Worksheet 7

Published

October 12, 2023

Questions are below. My solutions are below all the question parts for a question; scroll down if you get stuck. There is extra discussion below that for some of the questions; you might find that interesting to read, maybe after tutorial.

For these worksheets, you will learn the most by spending a few minutes thinking about how you would answer each question before you look at my solution. There are no grades attached to these worksheets, so feel free to guess: it makes no difference at all how wrong your initial guess is!

1 The thickness of stamps

Collectors of postage stamps know that the same stamp may be made from several different batches of paper of different thicknesses. Our data set, in http://ritsokiguess.site/datafiles/stamp.csv, contains the thickness, in millimetres, of each of 485 stamps that were printed in 1872. It is suspected that the paper used in that year was thinner than in previous years.
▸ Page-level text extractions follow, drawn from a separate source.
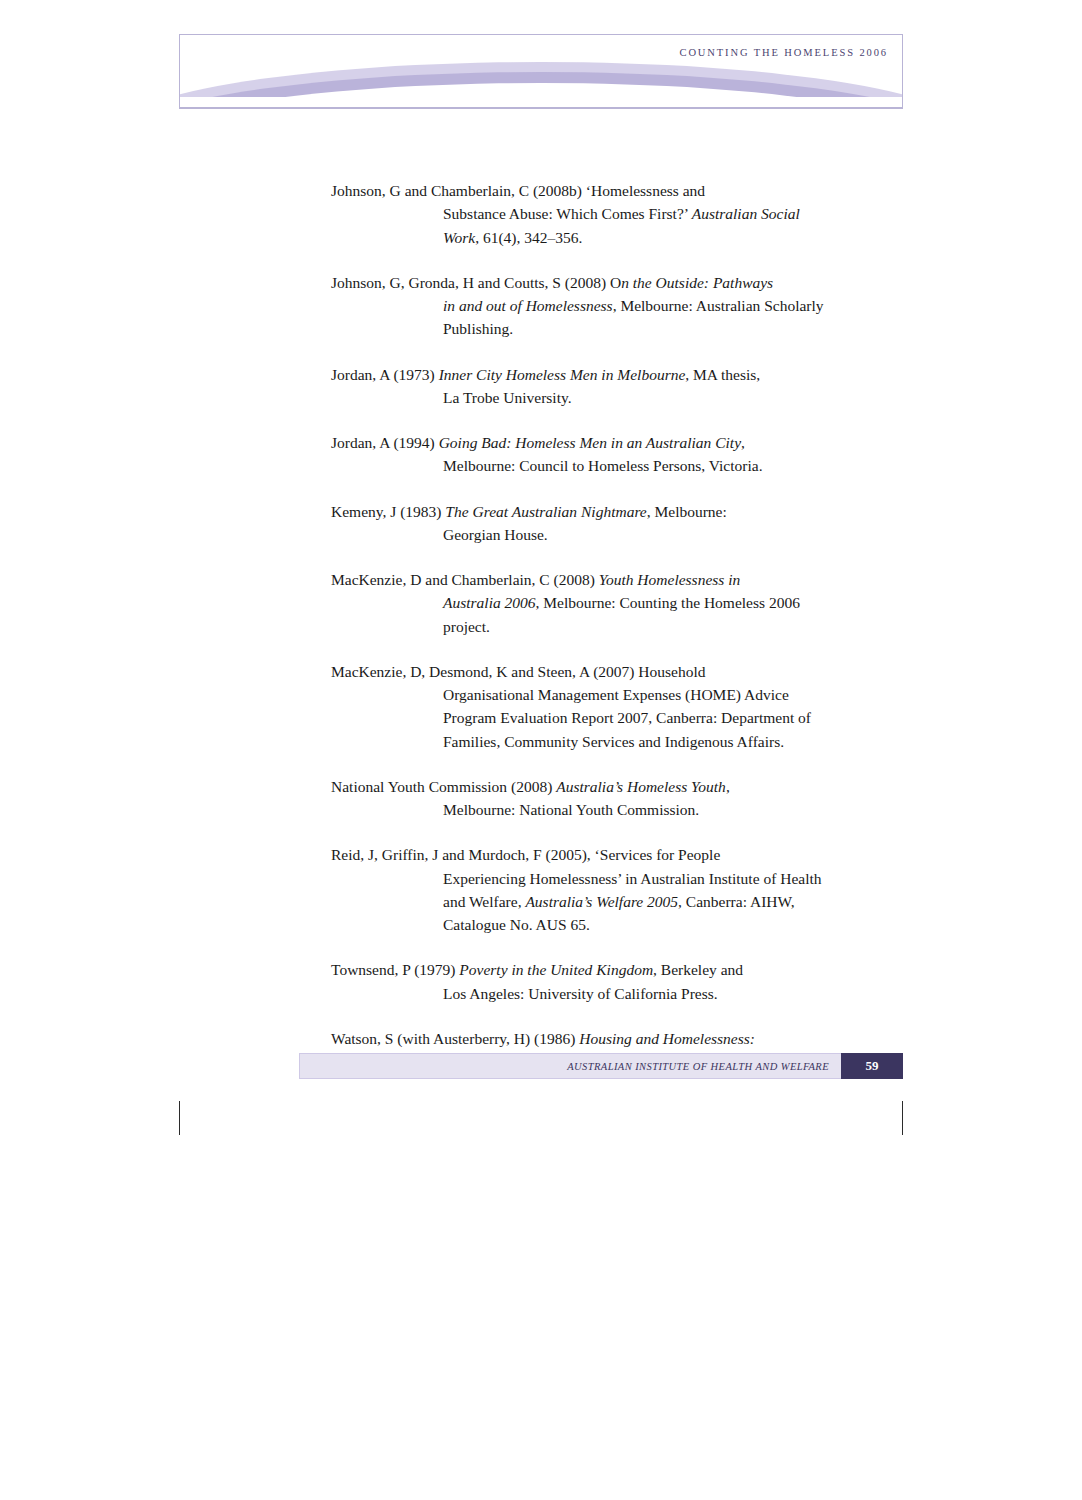Counting the Homeless 2006
Johnson, G and Chamberlain, C (2008b) ‘Homelessness and Substance Abuse: Which Comes First?’ Australian Social Work, 61(4), 342–356.
Johnson, G, Gronda, H and Coutts, S (2008) On the Outside: Pathways in and out of Homelessness, Melbourne: Australian Scholarly Publishing.
Jordan, A (1973) Inner City Homeless Men in Melbourne, MA thesis, La Trobe University.
Jordan, A (1994) Going Bad: Homeless Men in an Australian City, Melbourne: Council to Homeless Persons, Victoria.
Kemeny, J (1983) The Great Australian Nightmare, Melbourne: Georgian House.
MacKenzie, D and Chamberlain, C (2008) Youth Homelessness in Australia 2006, Melbourne: Counting the Homeless 2006 project.
MacKenzie, D, Desmond, K and Steen, A (2007) Household Organisational Management Expenses (HOME) Advice Program Evaluation Report 2007, Canberra: Department of Families, Community Services and Indigenous Affairs.
National Youth Commission (2008) Australia’s Homeless Youth, Melbourne: National Youth Commission.
Reid, J, Griffin, J and Murdoch, F (2005), ‘Services for People Experiencing Homelessness’ in Australian Institute of Health and Welfare, Australia’s Welfare 2005, Canberra: AIHW, Catalogue No. AUS 65.
Townsend, P (1979) Poverty in the United Kingdom, Berkeley and Los Angeles: University of California Press.
Watson, S (with Austerberry, H) (1986) Housing and Homelessness: A Feminist Perspective, London: Routledge and Kegan Paul.
Australian Institute of Health and Welfare
59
  1. (1 point) Read in and display (some of) the data.

  2. (2 points) Make a suitable graph of these data. Justify your choice briefly.

  3. (2 points) From your graph, why do think it might be a good idea to do a sign test rather than a one-sample \(t\)-test on these data? Explain briefly.

  4. (3 points) The median thickness in years prior to 1872 was 0.081 mm. Is there evidence that the paper on which stamps were printed in 1872 is thinner than in previous years? Explain briefly.

My solutions:

Collectors of postage stamps know that the same stamp may be made from several different batches of paper of different thicknesses. Our data set, in http://ritsokiguess.site/datafiles/stamp.csv, contains the thickness, in millimetres, of each of 485 stamps that were printed in 1872. It is suspected that the paper used in that year was thinner than in previous years.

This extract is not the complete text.